Why clinical trials need data utility comparisons of healthcare systems data

02 May 2024

In a new paper published in Contemporary Clinical Trials, researchers from the MRC Clinical Trials Unit at UCL and colleagues around the UK explore how data utility comparison studies (DUCkS) could help clinical trials run more efficiently by making better use of healthcare systems data.

Clinical trials require extensive data collection about trial participants. Much of this data is already collected and stored, elsewhere, during routine interactions with healthcare systems, such as the NHS in the UK.

Re-using data which is already collected by healthcare systems could streamline the conduct of clinical trials by avoiding duplication of data collection. This would also lessen the immense pressures placed on public health staff by reducing the burden of research activities.

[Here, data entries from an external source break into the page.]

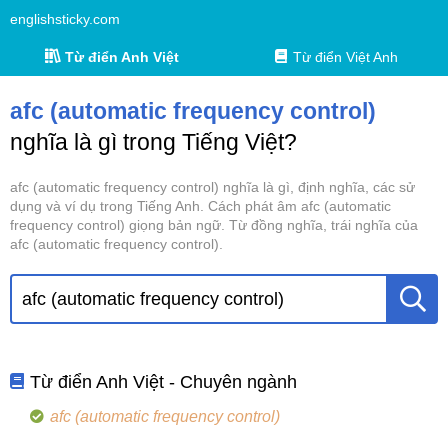
englishsticky.com
Từ điển Anh Việt
Từ điển Việt Anh
afc (automatic frequency control)
nghĩa là gì trong Tiếng Việt?
afc (automatic frequency control) nghĩa là gì, định nghĩa, các sử
dụng và ví dụ trong Tiếng Anh. Cách phát âm afc (automatic
frequency control) giọng bản ngữ. Từ đồng nghĩa, trái nghĩa của
afc (automatic frequency control).
Từ điển Anh Việt - Chuyên ngành
afc (automatic frequency control)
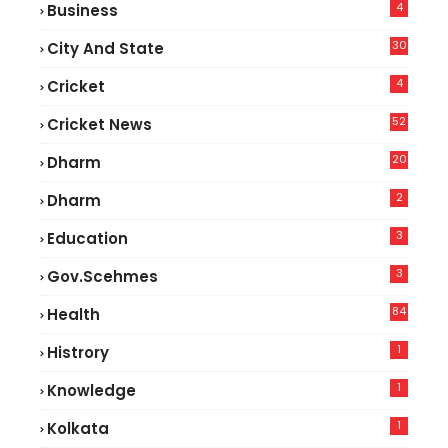
4
Business
30
City And State
4
Cricket
52
Cricket News
2
20
Dharm
2
Dharm
3
Education
3
Gov.scehmes
84
Health
5
1
Histrory
1
Knowledge
1
Kolkata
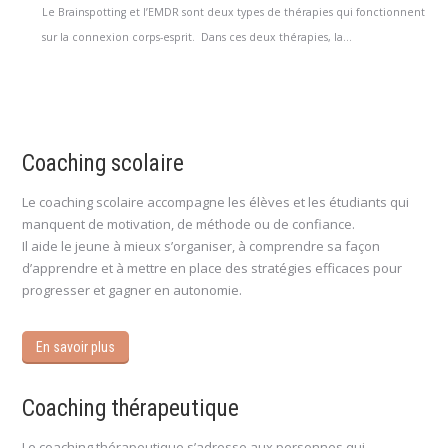
Le Brainspotting et l’EMDR sont deux types de thérapies qui fonctionnent
sur la connexion corps-esprit. Dans ces deux thérapies, la...
Coaching scolaire
Le coaching scolaire accompagne les élèves et les étudiants qui
manquent de motivation, de méthode ou de confiance.
Il aide le jeune à mieux s’organiser, à comprendre sa façon
d’apprendre et à mettre en place des stratégies efficaces pour
progresser et gagner en autonomie.
En savoir plus
Coaching thérapeutique
Le coaching thérapeutique s’adresse aux personnes qui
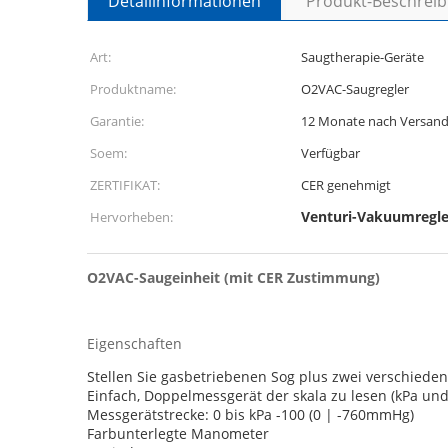
Detailinformationen
Produkt-Beschrei
Art:
Saugtherapie-Geräte
Produktname:
O2VAC-Saugregler
Garantie:
12 Monate nach Versan
Soem:
Verfügbar
ZERTIFIKAT:
CER genehmigt
Venturi-Vakuumregle
Hervorheben:
O2VAC-Saugeinheit (mit CER Zustimmung)
Eigenschaften
Stellen Sie gasbetriebenen Sog plus zwei verschiede
Einfach, Doppelmessgerät der skala zu lesen (kPa u
Messgerätstrecke: 0 bis kPa -100 (0 | -760mmHg)
Farbunterlegte Manometer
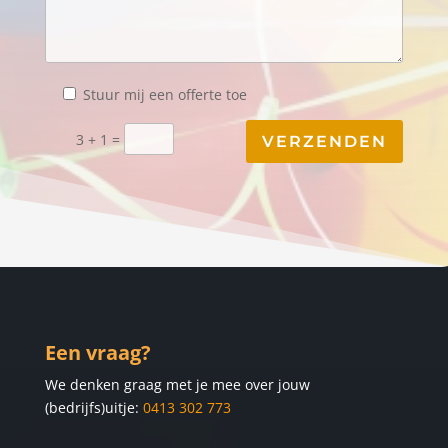
Stuur mij een offerte toe
3 + 1 =
Een vraag?
We denken graag met je mee over jouw
(bedrijfs)uitje:
0413 302 773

Furthermore, healthcare systems data could improve the quality of trial data: for example, by ensuring that medical events such as hospitalisations are captured even when they occur in hospitals that are not taking part in the trial.

However, several obstacles stand in the way of widespread of use healthcare systems data in trials. One challenge is determining how useful and appropriate healthcare systems datasets are for particular aspects of a trial, i.e. the data utility.

This is where DUCkS come in. These studies compare the relevant data collected through clinical trials to data acquired from healthcare systems, to see how well they match up. This helps researchers understand where trial-specific data collection could be replaced with healthcare systems data, while still accurately capturing what is needed for trial outcomes.

But despite the importance of DUCkS, there are few published examples using UK healthcare systems data, and few known to be ongoing. Those that do exist use varying methods to quantify data utility.

More DUCkS are still needed to build a wider body of evidence for the use of healthcare systems data in clinical trials. Using knowledge and experience gained from running these studies, a team led by researchers at the MRC Clinical Trials Unit at UCL has set out considerations for the planning, development, data collection, analysis and reporting of DUCkS.

Firstly, researchers must ensure trial participants are correctly linked to the necessary healthcare systems, in line with their consent and with the appropriate ethical approvals. It is also important that researchers take snapshots of both datasets as close together timewise as possible, ensuring a like-for-like comparison. Thirdly, trial teams should carefully consider whether to conduct DUCkS at the level of individual participant data, at the level of the whole trial, or both.

The MRC CTU at UCL, along with partners from the Centre for Trials Research in Cardiff and Oxford Big Data Institute, also recently ran a workshop to help clinical trial teams run their own DUCkS. The workshop took place online on Thursday 25th April 2024.